Westbrook: One of the nice things about Provent Therapy is that it is so easy to try. And it is inexpensive to try. You do not have to manufacture a mandibular device. You do not have to send someone home with an expensive mask. And clearly, surgery carries with it not only initial expense and discomfort, but also some risk. With Provent, you can provide someone with a 5-day supply of these little devices, and know two things at the end of this time: 1) Are they going to use it?; 2) Does it work? Because it is easy to check on whether it is successfully managing the airway problems. That is a huge advantage.

One can say that we cannot accurately select which patients are going to respond to Provent, because not all of them do. We can not accurately pick those people out, but it does not make too much difference because we can accurately find out whether it works. Right now it seems to work in mild, moderate, and severe sleep apnea with AHIs up to 60. It works in all severity levels, and as far as we know right now, and we will certainly have more information on this in the next few months, it works in patients who are obese or not obese. It works in males, females, young people, old people. Right now, we can not accurately predict the people for whom it would not work. In that, we are not too much different from other therapies. Because with CPAP, we can not really predict who’s going to use it and who is not going to use it.

SDT: How will Provent Therapy Improve Patient Care?

Westbrook: I think it will certainly improve patient care, because if we have something that patients will actually use, that will lead to a huge improvement.

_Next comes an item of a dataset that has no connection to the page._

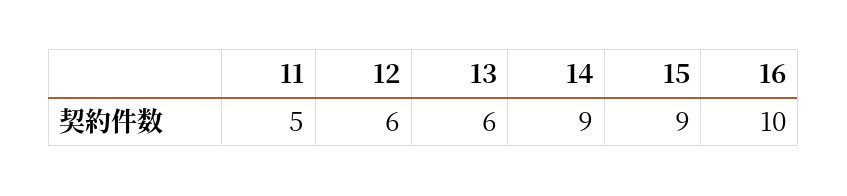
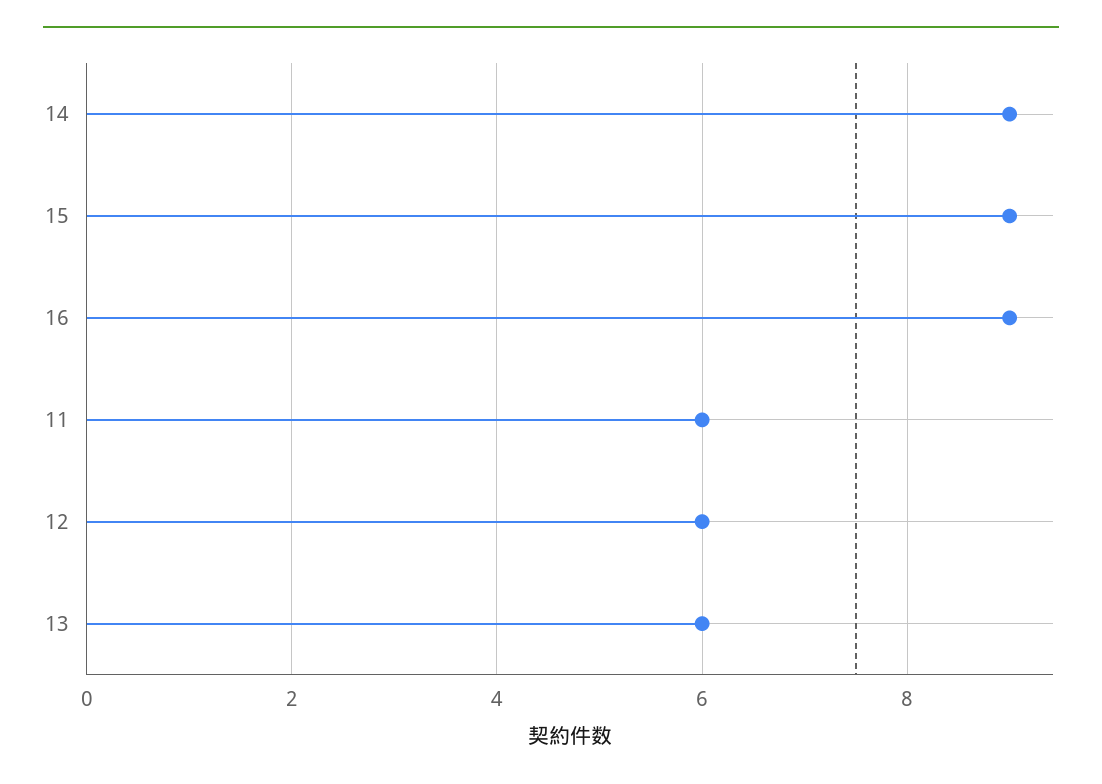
11: 5 -> 6
16: 10 -> 9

Again, the gold standard of treatment is CPAP. But too many patients do not use it, or do not use it adequately. And there is a huge pool of patients already diagnosed, and undiagnosed, and they need treatment. And too many of those folks just do not get any treatment at all. Here we have something that is simple to use, inexpensive to try, and if it works and they use it, it will be terrific.

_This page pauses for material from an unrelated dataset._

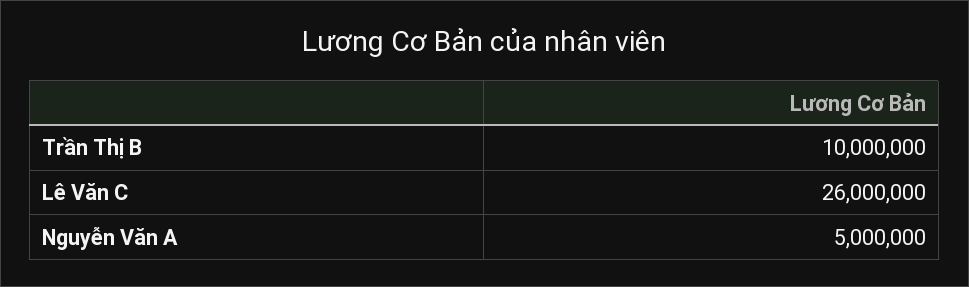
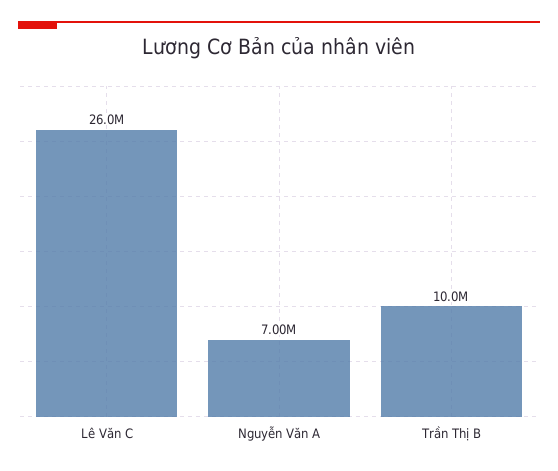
Nguyễn Văn A: 5000000 -> 7000000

It seems that because it is so unobtrusive, and so easy to use, that patients are more likely to use it. And if that is the case, it will be a huge advantage in treating this disease. It is so simple to use, you can carry a week’s supply in your pocket and go out hiking in the woods. You do not need any external power source. You do not need batteries. You just need these little adhesive devices that you stick on the end of your nose. Most people can tolerate it, and they get used to it rather quickly—3 to 7 days.

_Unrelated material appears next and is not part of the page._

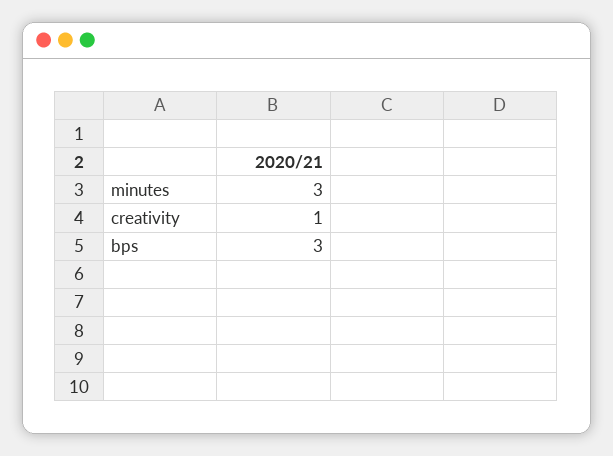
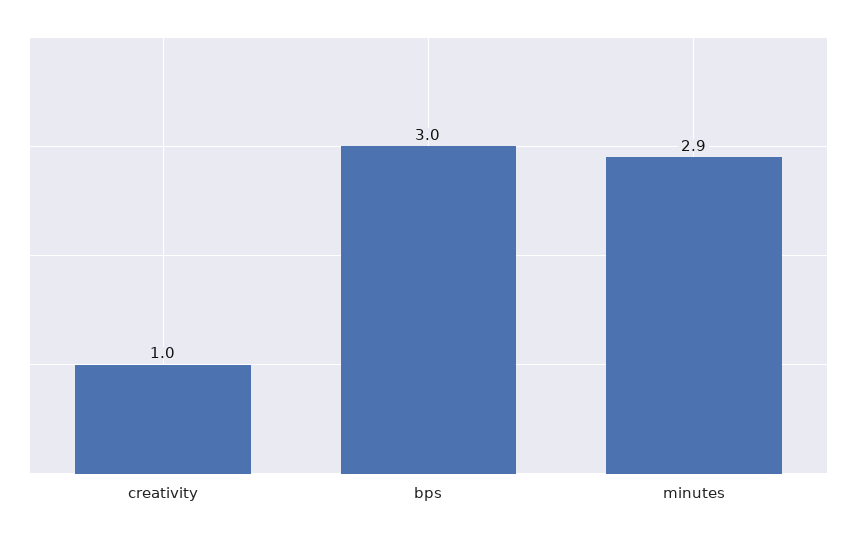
minutes: 3 -> 2.9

SDT: Can Compliance be Measured?

Westbrook: we do not have a way of effectively measuring time on pressure, so we have to go by patient self report, and I’m sure you are aware of the problems with patient self reporting. But the other way we have of keeping track of compliance is the fact that these are prescribed items. So if someone gets a 30-day supply, and they do not order it again for another 60 days, it suggests that they are using it an average of every other night. If on the other hand, at the end of 30 days, they order another supply and get the prescription refilled, then they are using it daily. So this is, in a very real sense, an objective way of measuring use.